We continue to study sexually transmitted diseases. Especially in summer, they become extremely important along with the knowledge to protect against them. This time, the gonococcal infection comes to the fore.
Gonococcal bacteria (Neisseria gonorrhea) equally affect representatives of both sexes and are transmitted to sexual partners through direct contact with any types of mucous membranes — the oral cavity, anus, penis, and vagina. The front door then determines what exact symptoms will be in case of infection – pharyngitis, proctitis (inflammation of part of the colon), urethritis, or infection of the female genital organs.
To date, the disease most often occurs in men who have sex with men (MSM – men who have sex with men), people with promiscuous behavior who do not use barrier contraceptives, as well as in a socially declassified environment.
Infection with gonococcus does not necessarily lead to the development of the disease. In half of the cases, the female carrier is asymptomatic, and rectal and pharyngeal carrier does not lead to a pronounced clinical picture in more than three-quarters of such cases. These cases are of great importance for the spread of infection.
The most frequent clinical course in women is associated with symptoms indicating cervicitis (inflammation of the cervix). There is intimate discomfort, pain in the lower abdomen or pelvis, soreness during sexual intercourse (dyspareunia), and the discharge of purulent discharge.
Urethritis is also a frequent manifestation of gonococcal infection with the following symptoms: burning and pain when urinating, swelling and redness of part of the urethra, and repeated discharge of purulent contents. Frequent trips to the toilet for minor needs and a feeling of residual urine also accompany urethritis.

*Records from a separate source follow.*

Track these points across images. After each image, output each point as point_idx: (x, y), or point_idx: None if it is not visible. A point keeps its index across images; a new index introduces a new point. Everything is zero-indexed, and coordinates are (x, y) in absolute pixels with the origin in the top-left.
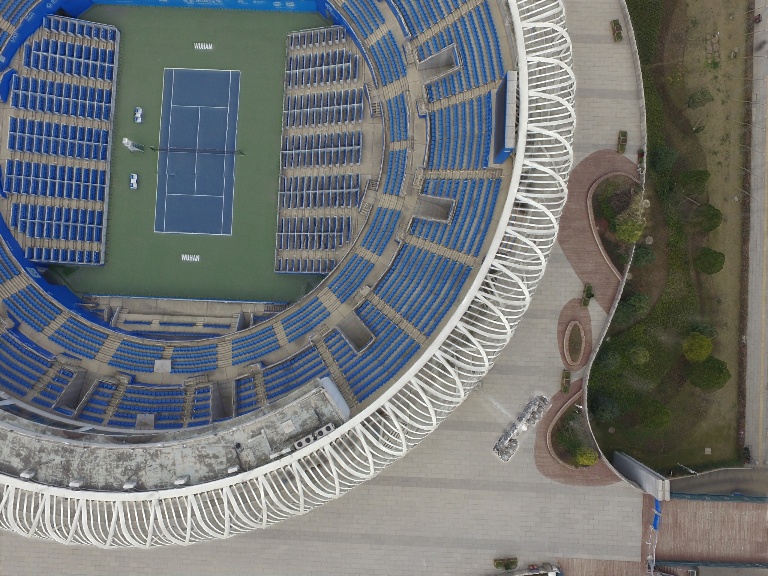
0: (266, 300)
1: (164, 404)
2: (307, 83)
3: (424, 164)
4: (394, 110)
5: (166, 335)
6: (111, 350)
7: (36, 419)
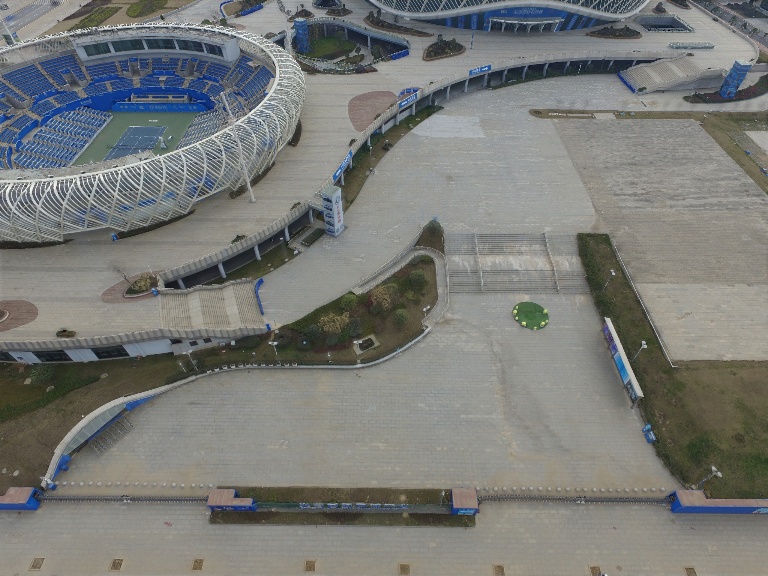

Infection of the oral cavity occurs in rare cases (up to 20%) after oral sex (fellatio or cunnilingus), and diarrhea, anal bleeding and purulent discharge, perianal pain, and incomplete defecation a few days after unprotected anal sex indicate anal infection.
If you or your partner have the symptoms described above, it is recommended to refrain from intimate contact without barrier protection methods and encourage consultation with a doctor, since an untreated infection leads to undesirable consequences.
If left untreated, the infection can ascend (ascend) through the female genital tract and affect the fallopian tubes. The narrowest part of the fallopian tubes is their beginning, which stands first on the path of infection. The lumen of 1-2 mm is quickly obstructed (clogged) by edema and inflammatory infiltration, which is the most unfavorable complication of gonococci – infertility.
The risk of fallopian tube obstruction after one episode of salpingitis is about 12%, 35% with repeated episodes of salpingitis, and more than 75% after 3 such episodes.
Another complication is gonococcal infection during pregnancy, which can lead to premature rupture of the amniotic sac, premature birth, and chorioamnionitis (inflammation of the amniotic membranes). A newborn becomes infected during childbirth, passing through the infected birth canal. In the early neonatal period (the first 7 days after birth), gonococcus affects the eyes of a child with the development of conjunctivitis.
In this case, it is recommended to use 0.5% erythromycin solution or 1% tetracycline solution as local antibacterial therapy.
What has been presented so far shows the need for proper therapy against gonococcus. Treatment with antibiotics depends on the presence of another concomitant sexually transmitted infection and the resistance of the microorganism to antibiotics.
Gonococcus has a natural resistance to vancomycin, lincomycin, colicin, and trimethoprim, so its use in gonococcal infection is considered a mistake. There are two strains of microorganisms depending on their antibiotic resistance: NGPP (penicillinase-producing Neisseria gonorrhea) and NGRT (tetracycline-resistant Neisseria gonorrhea). Evaluation of further treatment is justified after conducting an antibiotic gram – a study that shows which antibiotics the microorganism is sensitive to.
With a low risk of NGPP (provincial areas), a single dose of amoxicillin 3 g is recommended, and with a high risk of NGPP (large cities), an intramuscular injection of ceftriaxone 500 mg is used.
In the case of a mixed sexually transmitted infection (usually with chlamydia), after the above therapy, a follow-up course for at least 10 days with tetracycline, for example, doxycycline 100 mg 2 times a day is required. Treatment of the partner(s) is also recommended.
Penicillin is usually used in pregnant women with gonococcal infection, and ceftriaxone or erythromycin is used for NGPP.
This article is intended to enhance your health culture and does not encourage self-medication. In the presence of gynecological symptoms, I always recommend contacting a specialist specializing in obstetrics and gynecology.